Ayer, mientras paseaba distraída entre los contenidos que me sugería Instagram, con la mirada absorta del que observa sin mostrar interés por nada, me pregunté de pronto por qué llevaba varios minutos repitiendo mecánicamente el mismo gesto. En qué momento sucumbimos a cotillear vidas ajenas, a analizar verdades o decorados, a seguir a esas influencer que realmente no hacen nada pero que nos tienen ensimismadas con sus sofás de diseño y sus maquillajes imposibles, y cuándo decidimos invertir nuestro valioso tiempo en seguir sus coreografías, en vez de perdernos en una buena novela o en la conversación de las personas que tenemos al lado. Así que, en este ejercicio de autoanálisis en el que se convierten muchas veces los artículos de opinión, he decidido escribirme una reclamación para que estas Navidades deje de lado el teléfono, pase de todo lo que realmente no me importe y viva con los míos más momentos reales y menos de cartón pluma.

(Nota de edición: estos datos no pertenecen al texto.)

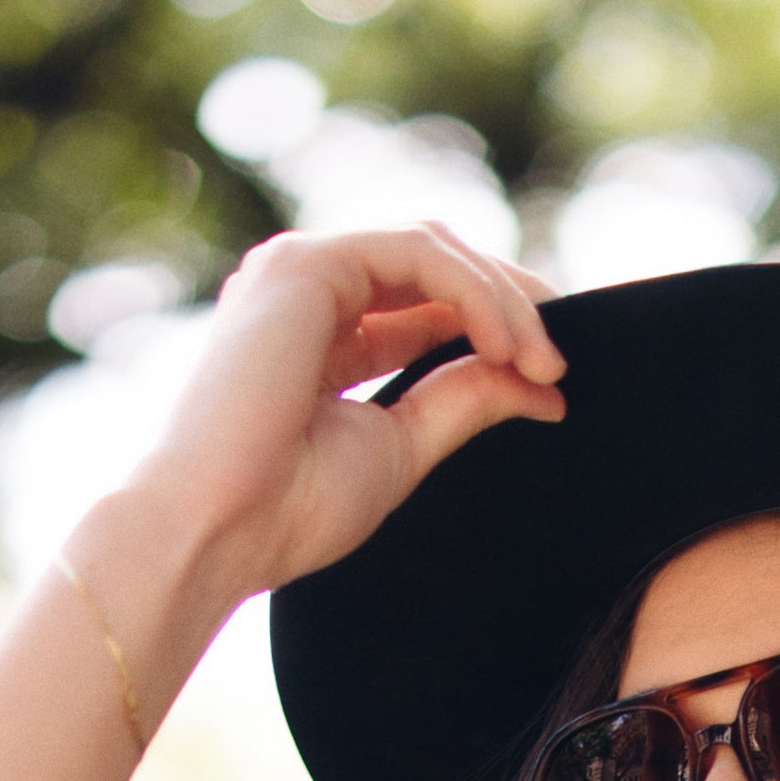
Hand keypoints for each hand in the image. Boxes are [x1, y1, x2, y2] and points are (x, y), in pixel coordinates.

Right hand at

Tampoco voy a pecar ahora de hipócrita y esto no significa que renuncie a seguir inmortalizando momentos para el recuerdo, porque muchas veces recuperar esos instantes es como volver a vivirlos, pero no pienso vivir a través de una pantalla, sino aprender a usarla para recordar lo importante y valioso de la vida.
Es muy probable que comparta el concierto de Siloé al que me va a llevar Sara, con algún verso cantado por las dos a grito pelado, o que brinde desde el otro lado del metaverso con un buen vino de mi Ribera. Es más que plausible que les muestre que tengo los padres más guapos del mundo y los sobrinos más increíbles o que, simplemente, recoja el crepitar de los copos de nieve cayendo sobre el Duero. No descarto perderme en alguna de las bodegas centenarias de mi Aranda o disfrutar de uno de esos paseos largos que te hielan la nariz y te calientan el pecho.
Yo confieso que hasta ahora les he dedicado a las redes sociales más tiempo del que merecían pero, como hoy es Nochevieja y es un día perfecto para rubricar buenos propósitos, voy a intentar hacerles menos «bailecitos» a las teclas y a mover mejor el pandero en los salones donde resuenen con alegría los cánticos de mi tierra.
Porque, al final, la superficialidad no es sino esa capa que puedes ponerte mientras sea lo suficientemente fina para transparentarte el alma. Así que, feliz Navidad, próspero Año Nuevo y espero recibir más abrazos que mensajes y cosechar más experiencias que seguidores.